**TASK DESCRIPTION:** Output each entry verbatim. Leave the images out.

Start of RECORDED DATA

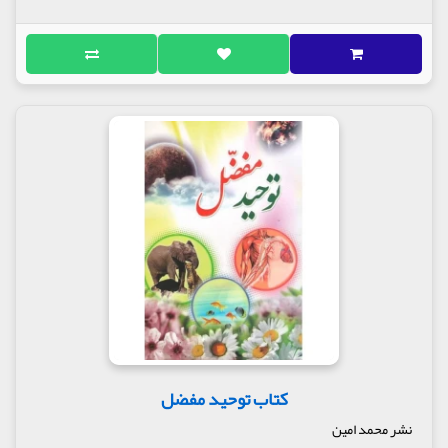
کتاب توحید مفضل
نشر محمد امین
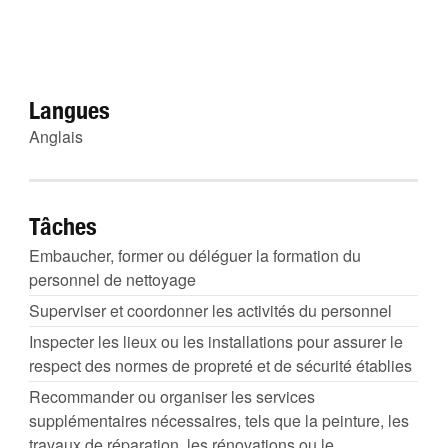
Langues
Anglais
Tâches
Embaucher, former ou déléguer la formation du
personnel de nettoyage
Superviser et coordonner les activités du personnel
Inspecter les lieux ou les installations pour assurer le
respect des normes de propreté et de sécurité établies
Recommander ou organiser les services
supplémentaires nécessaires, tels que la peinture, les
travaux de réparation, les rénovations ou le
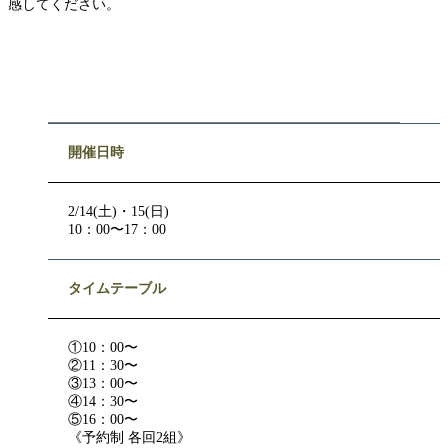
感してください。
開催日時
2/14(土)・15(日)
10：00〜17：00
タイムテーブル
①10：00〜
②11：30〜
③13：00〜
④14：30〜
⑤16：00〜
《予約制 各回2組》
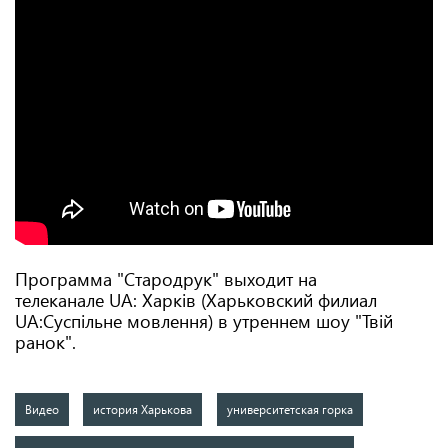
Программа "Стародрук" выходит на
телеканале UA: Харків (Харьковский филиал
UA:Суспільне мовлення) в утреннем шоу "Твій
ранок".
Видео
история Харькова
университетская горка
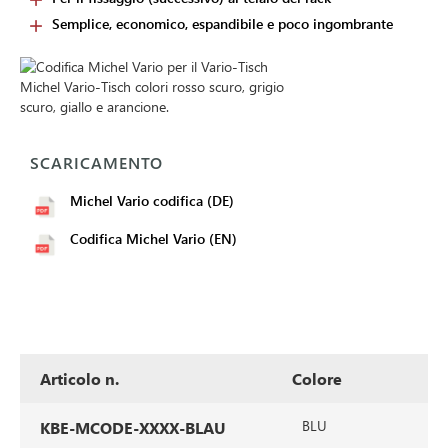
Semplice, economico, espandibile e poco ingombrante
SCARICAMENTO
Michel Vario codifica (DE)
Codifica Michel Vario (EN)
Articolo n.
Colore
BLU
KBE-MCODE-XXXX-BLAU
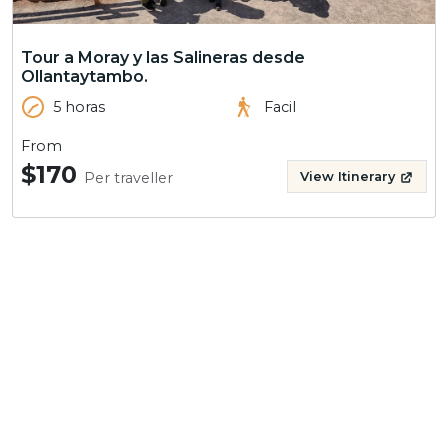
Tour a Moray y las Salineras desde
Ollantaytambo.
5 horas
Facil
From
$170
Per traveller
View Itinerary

End of RECORDED DATA

**OUTPUT FOR THIS EXERCISE:**
کتاب توحید مفضل
نشر محمد امین
Langues
Anglais
Tâches
Embaucher, former ou déléguer la formation du
personnel de nettoyage
Superviser et coordonner les activités du personnel
Inspecter les lieux ou les installations pour assurer le
respect des normes de propreté et de sécurité établies
Recommander ou organiser les services
supplémentaires nécessaires, tels que la peinture, les
travaux de réparation, les rénovations ou le
感してください。
開催日時
2/14(土)・15(日)
10：00〜17：00
タイムテーブル
①10：00〜
②11：30〜
③13：00〜
④14：30〜
⑤16：00〜
《予約制 各回2組》
Программа "Стародрук" выходит на
телеканале UA: Харків (Харьковский филиал
UA:Суспільне мовлення) в утреннем шоу "Твій
ранок".
Видео
история Харькова
университетская горка
Semplice, economico, espandibile e poco ingombrante
SCARICAMENTO
Michel Vario codifica (DE)
Codifica Michel Vario (EN)
Articolo n.
Colore
BLU
KBE-MCODE-XXXX-BLAU
Tour a Moray y las Salineras desde
Ollantaytambo.
5 horas
Facil
From
$170
Per traveller
View Itinerary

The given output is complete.